Furthermore, Northern blotting can also be combined with RNase R or RNase H ribonuclease digestion. In particular, the RNase H cleavage assay has emerged as an elegant method for validation of circRNAs [4,27]. In brief, antisense oligonucleotides are designed directed against a specific circRNA. RNase H recognizes DNA-RNA hybrids and subsequent cuts the RNA within the duplex. The characteristic shift of mobility during denaturing polyacrylamide gel electrophoresis from an aberrantly slow migration of the circRNA to the expected linear behavior, as well as the cleavage patterns of RNase H digestion, can then be analyzed by Northern blotting. Furthermore, new approaches should be considered for a biochemical validation of the circular configuration. Here, among other things, probe-based systems (in situ hybridization) could play a crucial role. Moreover, current developments in next-generation sequencing such as the nanopore technology (Oxford Nanopore Technologies) should likely provide new options in the future. MinION’s for example could provide emerging direct RNA sequencing capabilities.

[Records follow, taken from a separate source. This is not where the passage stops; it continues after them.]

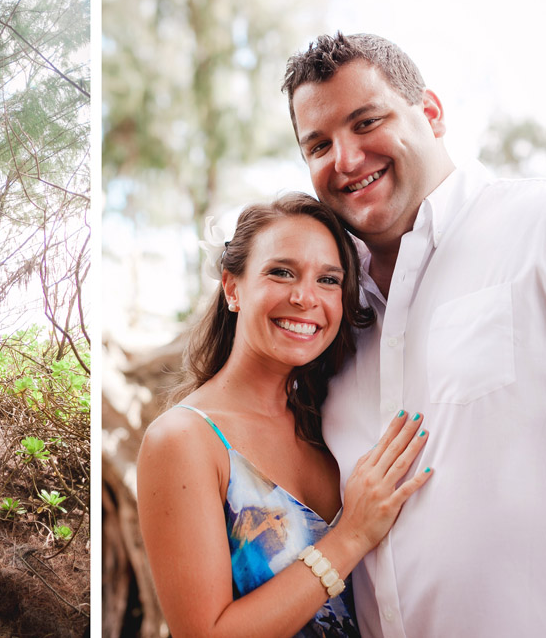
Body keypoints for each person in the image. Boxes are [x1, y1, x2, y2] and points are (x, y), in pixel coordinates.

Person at [282, 32, 546, 637]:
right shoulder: (320, 317)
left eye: (366, 121)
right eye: (318, 144)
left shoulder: (534, 228)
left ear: (430, 113)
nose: (345, 159)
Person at [137, 194, 433, 637]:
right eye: (281, 272)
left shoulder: (332, 421)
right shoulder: (183, 440)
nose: (304, 297)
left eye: (328, 280)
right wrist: (350, 536)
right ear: (232, 287)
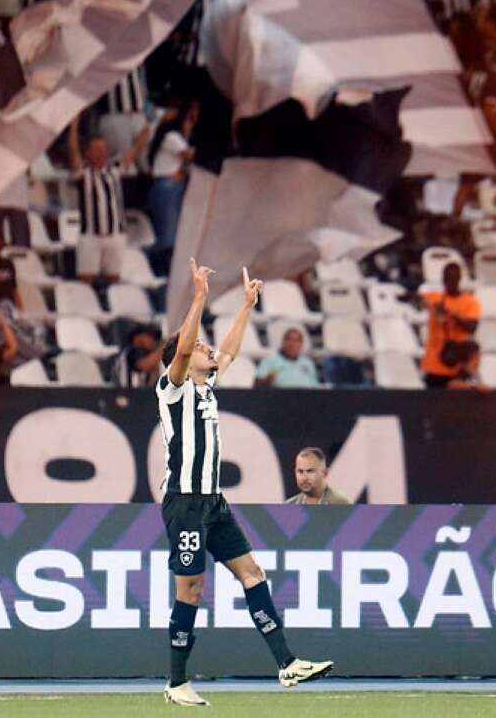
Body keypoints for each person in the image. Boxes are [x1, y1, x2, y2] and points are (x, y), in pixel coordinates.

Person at [158, 261, 332, 706]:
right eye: (199, 346)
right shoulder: (173, 387)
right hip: (185, 503)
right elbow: (181, 350)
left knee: (253, 574)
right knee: (190, 590)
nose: (207, 349)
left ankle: (287, 664)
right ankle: (177, 683)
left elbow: (230, 351)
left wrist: (247, 305)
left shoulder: (207, 384)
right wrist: (198, 296)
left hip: (213, 503)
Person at [66, 116, 151, 283]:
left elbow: (135, 150)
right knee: (85, 280)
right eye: (96, 149)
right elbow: (72, 150)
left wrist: (145, 133)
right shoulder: (83, 173)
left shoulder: (114, 169)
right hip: (90, 236)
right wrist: (74, 125)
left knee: (114, 279)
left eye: (103, 149)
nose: (101, 152)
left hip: (115, 235)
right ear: (88, 153)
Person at [147, 102, 197, 271]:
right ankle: (151, 264)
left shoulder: (179, 139)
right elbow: (190, 155)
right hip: (166, 188)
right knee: (166, 237)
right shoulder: (171, 137)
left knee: (176, 235)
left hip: (176, 185)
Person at [420, 262, 481, 388]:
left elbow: (472, 327)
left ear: (459, 279)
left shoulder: (470, 302)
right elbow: (415, 300)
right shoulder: (434, 298)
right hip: (434, 364)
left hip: (456, 363)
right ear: (443, 279)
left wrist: (451, 315)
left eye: (453, 278)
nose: (450, 282)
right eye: (447, 278)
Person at [255, 327, 321, 388]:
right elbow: (256, 385)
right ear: (283, 342)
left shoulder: (308, 363)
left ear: (301, 344)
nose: (292, 344)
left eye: (296, 341)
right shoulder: (270, 360)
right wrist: (267, 380)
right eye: (289, 339)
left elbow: (315, 386)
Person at [284, 447, 351, 505]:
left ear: (325, 473)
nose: (304, 478)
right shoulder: (288, 506)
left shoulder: (341, 504)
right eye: (300, 471)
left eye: (310, 471)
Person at [114, 323, 161, 388]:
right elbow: (144, 365)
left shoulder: (145, 353)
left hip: (139, 393)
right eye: (150, 336)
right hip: (128, 392)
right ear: (138, 337)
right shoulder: (130, 352)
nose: (153, 340)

In sum, all the problems mentioned here can only be circumvented by combining several biochemical validation methods and by maintaining stringent quality standards. Especially in the field of biomarker development, complete and convincing circRNA characterization should be a top priority. The commonly mentioned low reproducibility and the variable analytical standards are often an obstacle during the development of potential new biomarkers. CircRNAs highlighted here, indeed harbor great biomarker potential, but there is a strong need for standardization and for setting up minimal requirements for validating this class of ncRNA. How could this be achieved? The growing circRNA community should define what is essential to establish a new circRNA species as such. In recent years this has been successfully implemented for other issues, such as the MIQE (minimum information for publication of quantitative real-time PCR experiments) [28] and MISEV (minimal information for studies of EVs) [29], where the respective communities and their experts have provided recommendations on experimental methods and minimal information in reporting.